:: REQUIRED WORK ::
Exactly the lines from the one that holds "from a place outside India;" to the end of the data below: retype these and nothing else.

INFORMATION GIVEN Block Start

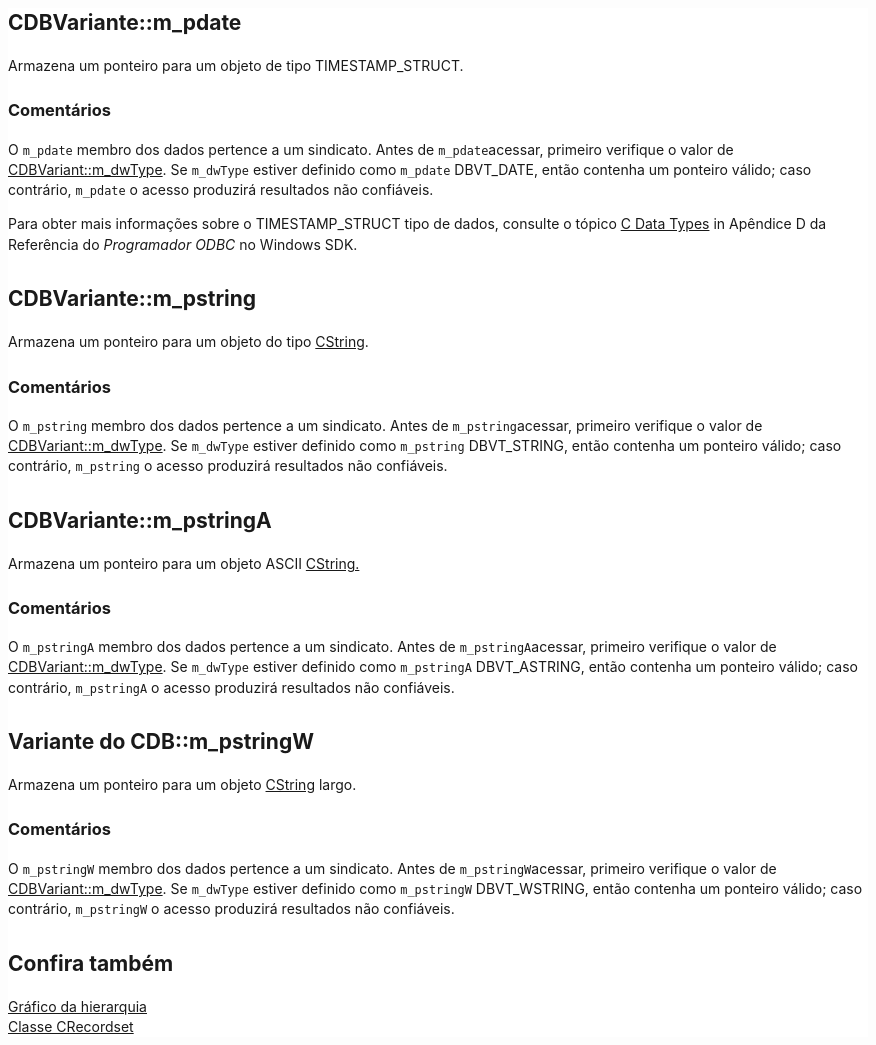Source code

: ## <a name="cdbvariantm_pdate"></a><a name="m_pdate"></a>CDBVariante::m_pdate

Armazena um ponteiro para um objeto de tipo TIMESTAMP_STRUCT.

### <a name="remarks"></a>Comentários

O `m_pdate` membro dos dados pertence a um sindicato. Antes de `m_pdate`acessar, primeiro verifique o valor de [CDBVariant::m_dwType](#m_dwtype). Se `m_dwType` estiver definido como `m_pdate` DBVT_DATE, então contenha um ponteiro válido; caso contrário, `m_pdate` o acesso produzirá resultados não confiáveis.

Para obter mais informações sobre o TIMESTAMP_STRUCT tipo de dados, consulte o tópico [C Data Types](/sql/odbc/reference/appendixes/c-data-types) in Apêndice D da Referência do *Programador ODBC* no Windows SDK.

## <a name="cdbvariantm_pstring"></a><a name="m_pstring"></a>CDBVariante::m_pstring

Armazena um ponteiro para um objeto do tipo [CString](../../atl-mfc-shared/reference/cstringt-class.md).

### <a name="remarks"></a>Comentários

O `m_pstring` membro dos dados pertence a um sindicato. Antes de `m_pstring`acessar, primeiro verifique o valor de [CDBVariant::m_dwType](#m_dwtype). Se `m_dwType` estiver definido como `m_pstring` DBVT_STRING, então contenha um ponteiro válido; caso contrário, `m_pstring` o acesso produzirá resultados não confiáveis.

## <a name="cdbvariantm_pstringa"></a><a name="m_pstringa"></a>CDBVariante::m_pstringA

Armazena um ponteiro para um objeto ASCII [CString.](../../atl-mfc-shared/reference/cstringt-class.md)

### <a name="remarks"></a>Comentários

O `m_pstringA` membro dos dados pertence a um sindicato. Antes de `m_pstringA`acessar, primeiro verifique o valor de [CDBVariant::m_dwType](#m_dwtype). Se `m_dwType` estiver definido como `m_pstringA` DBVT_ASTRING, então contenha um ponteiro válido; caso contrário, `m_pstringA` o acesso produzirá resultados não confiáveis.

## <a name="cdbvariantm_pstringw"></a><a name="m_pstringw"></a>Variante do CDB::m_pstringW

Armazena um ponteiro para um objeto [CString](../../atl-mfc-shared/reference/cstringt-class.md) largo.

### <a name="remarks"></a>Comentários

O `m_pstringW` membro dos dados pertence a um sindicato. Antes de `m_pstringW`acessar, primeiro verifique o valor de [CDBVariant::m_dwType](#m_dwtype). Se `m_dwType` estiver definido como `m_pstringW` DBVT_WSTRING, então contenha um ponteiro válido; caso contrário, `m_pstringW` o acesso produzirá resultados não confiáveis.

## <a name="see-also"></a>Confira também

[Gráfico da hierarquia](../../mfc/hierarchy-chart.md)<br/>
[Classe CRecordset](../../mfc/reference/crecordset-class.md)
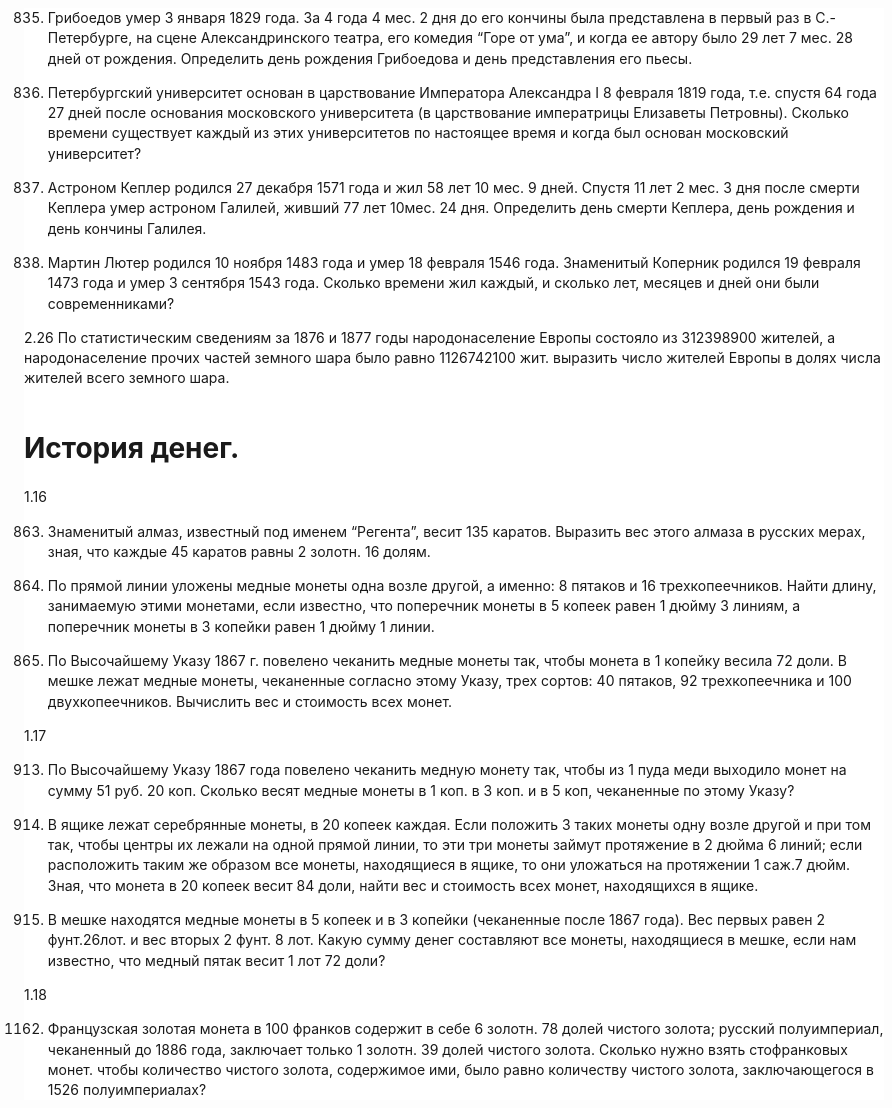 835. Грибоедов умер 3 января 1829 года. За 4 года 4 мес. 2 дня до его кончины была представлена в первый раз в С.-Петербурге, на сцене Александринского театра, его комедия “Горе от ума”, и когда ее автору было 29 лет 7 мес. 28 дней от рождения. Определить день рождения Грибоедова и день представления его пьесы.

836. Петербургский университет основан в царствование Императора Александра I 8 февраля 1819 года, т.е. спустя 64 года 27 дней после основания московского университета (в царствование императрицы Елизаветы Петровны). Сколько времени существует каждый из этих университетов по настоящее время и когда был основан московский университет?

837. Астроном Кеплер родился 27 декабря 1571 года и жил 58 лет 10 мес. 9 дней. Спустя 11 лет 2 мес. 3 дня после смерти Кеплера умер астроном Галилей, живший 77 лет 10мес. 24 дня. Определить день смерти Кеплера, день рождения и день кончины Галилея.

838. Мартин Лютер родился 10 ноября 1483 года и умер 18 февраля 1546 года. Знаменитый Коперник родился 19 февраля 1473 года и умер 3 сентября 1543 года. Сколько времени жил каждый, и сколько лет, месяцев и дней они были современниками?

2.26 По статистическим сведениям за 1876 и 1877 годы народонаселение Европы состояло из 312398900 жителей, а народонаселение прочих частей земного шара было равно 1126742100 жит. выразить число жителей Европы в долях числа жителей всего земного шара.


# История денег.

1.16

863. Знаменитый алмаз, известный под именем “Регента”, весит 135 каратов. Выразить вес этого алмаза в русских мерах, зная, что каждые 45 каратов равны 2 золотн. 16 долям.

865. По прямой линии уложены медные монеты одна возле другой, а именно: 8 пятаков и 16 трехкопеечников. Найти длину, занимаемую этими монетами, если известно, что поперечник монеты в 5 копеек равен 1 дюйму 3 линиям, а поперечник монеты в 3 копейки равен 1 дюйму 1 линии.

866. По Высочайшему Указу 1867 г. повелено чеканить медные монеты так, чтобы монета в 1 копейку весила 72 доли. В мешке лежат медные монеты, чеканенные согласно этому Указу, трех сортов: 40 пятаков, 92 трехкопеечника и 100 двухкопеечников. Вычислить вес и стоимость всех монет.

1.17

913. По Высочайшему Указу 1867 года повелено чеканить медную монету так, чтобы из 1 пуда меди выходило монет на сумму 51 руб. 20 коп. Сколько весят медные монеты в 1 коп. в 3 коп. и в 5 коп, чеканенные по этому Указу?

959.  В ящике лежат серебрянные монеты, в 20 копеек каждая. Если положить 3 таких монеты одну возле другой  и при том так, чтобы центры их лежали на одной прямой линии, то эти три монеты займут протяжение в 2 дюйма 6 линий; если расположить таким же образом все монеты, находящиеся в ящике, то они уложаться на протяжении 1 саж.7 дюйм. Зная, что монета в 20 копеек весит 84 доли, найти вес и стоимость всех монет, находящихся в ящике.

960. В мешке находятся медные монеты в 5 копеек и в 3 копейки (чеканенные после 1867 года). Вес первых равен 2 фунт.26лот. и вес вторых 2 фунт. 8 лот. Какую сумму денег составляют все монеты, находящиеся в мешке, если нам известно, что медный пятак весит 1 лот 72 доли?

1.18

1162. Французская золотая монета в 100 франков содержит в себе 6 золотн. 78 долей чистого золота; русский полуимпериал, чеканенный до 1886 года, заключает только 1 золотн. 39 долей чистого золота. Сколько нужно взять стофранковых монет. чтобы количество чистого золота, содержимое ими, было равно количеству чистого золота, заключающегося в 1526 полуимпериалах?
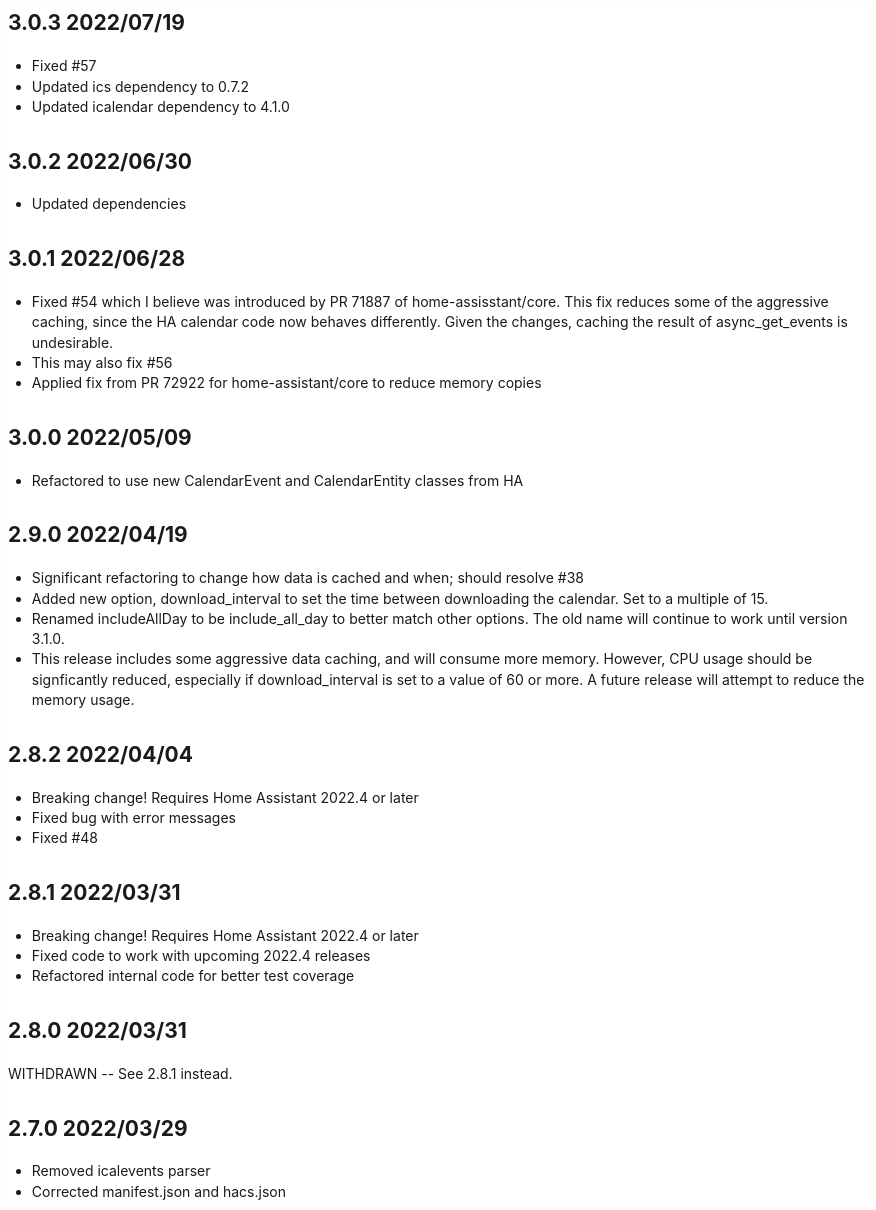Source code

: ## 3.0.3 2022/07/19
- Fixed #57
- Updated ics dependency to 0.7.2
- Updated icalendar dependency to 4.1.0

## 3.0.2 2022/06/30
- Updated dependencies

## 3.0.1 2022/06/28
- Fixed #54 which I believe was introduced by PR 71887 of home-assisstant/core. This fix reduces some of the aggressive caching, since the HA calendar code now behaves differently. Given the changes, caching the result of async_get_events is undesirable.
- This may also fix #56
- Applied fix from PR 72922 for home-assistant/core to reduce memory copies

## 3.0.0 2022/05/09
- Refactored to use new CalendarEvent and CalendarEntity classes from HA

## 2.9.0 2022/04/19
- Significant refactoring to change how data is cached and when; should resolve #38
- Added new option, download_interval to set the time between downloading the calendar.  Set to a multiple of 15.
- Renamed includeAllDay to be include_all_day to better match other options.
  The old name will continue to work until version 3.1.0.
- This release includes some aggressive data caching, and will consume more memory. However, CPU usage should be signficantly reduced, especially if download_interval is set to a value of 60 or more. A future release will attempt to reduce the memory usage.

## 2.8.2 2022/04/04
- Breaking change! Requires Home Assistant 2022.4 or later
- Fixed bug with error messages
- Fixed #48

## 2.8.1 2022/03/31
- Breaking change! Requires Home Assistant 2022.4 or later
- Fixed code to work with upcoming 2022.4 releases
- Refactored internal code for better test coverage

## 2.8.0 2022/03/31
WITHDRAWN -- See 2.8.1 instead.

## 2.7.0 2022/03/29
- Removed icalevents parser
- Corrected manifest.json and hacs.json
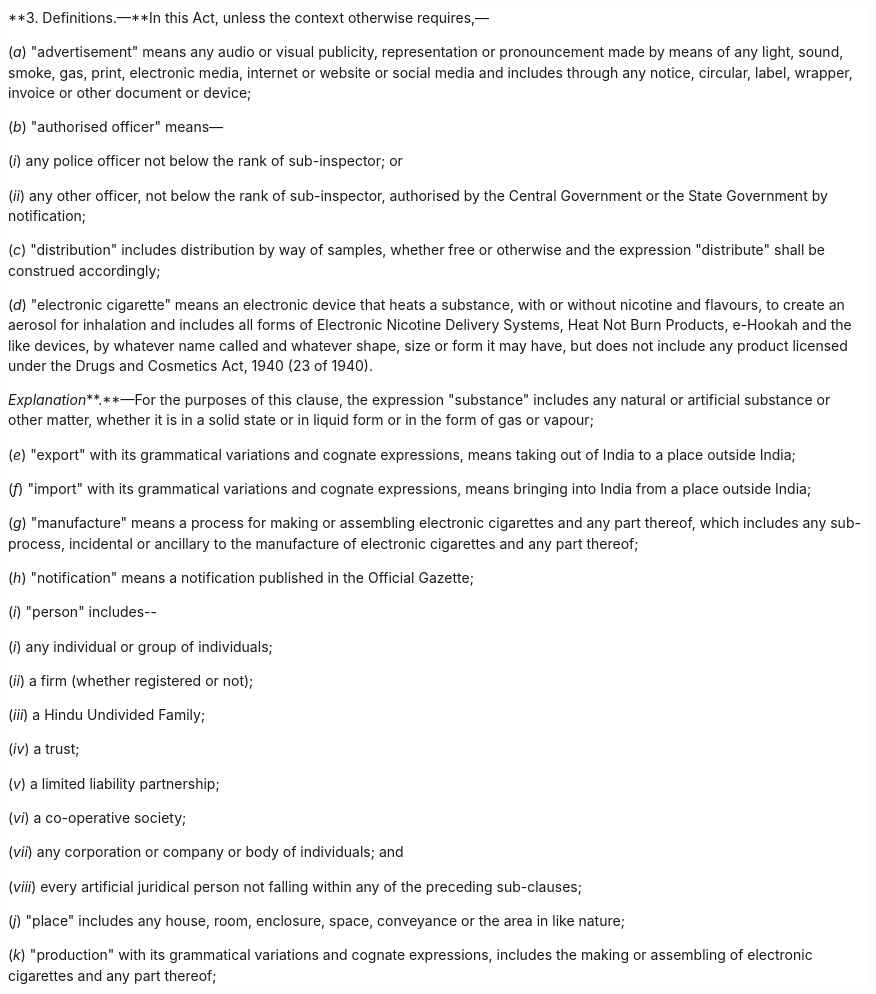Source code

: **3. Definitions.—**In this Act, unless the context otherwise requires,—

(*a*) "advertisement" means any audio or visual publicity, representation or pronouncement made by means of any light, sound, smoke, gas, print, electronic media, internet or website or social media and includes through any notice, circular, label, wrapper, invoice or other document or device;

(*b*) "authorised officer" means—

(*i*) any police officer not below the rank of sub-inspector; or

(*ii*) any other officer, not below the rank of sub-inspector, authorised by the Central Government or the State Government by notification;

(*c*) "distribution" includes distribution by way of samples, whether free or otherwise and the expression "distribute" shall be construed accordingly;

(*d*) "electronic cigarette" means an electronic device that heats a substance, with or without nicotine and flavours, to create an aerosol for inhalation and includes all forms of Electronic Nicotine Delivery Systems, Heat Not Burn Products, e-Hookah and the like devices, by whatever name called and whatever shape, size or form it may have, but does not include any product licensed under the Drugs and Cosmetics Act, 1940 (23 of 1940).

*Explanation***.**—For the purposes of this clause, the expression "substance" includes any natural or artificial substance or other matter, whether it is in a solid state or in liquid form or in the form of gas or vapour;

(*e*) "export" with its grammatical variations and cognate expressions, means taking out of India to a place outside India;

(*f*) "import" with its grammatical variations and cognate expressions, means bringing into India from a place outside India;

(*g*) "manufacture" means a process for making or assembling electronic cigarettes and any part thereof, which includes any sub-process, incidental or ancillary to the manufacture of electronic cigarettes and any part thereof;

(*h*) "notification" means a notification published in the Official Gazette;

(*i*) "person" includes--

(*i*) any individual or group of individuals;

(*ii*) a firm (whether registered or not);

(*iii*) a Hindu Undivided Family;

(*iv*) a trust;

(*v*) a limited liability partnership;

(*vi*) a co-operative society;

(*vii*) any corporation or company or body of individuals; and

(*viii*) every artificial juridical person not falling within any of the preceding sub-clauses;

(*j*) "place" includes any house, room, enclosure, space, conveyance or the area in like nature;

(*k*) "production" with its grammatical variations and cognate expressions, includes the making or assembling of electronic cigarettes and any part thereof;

INFORMATION GIVEN Block End

:: THE COMPLETED TASK ::
(*f*) "import" with its grammatical variations and cognate expressions, means bringing into India from a place outside India;

(*g*) "manufacture" means a process for making or assembling electronic cigarettes and any part thereof, which includes any sub-process, incidental or ancillary to the manufacture of electronic cigarettes and any part thereof;

(*h*) "notification" means a notification published in the Official Gazette;

(*i*) "person" includes--

(*i*) any individual or group of individuals;

(*ii*) a firm (whether registered or not);

(*iii*) a Hindu Undivided Family;

(*iv*) a trust;

(*v*) a limited liability partnership;

(*vi*) a co-operative society;

(*vii*) any corporation or company or body of individuals; and

(*viii*) every artificial juridical person not falling within any of the preceding sub-clauses;

(*j*) "place" includes any house, room, enclosure, space, conveyance or the area in like nature;

(*k*) "production" with its grammatical variations and cognate expressions, includes the making or assembling of electronic cigarettes and any part thereof;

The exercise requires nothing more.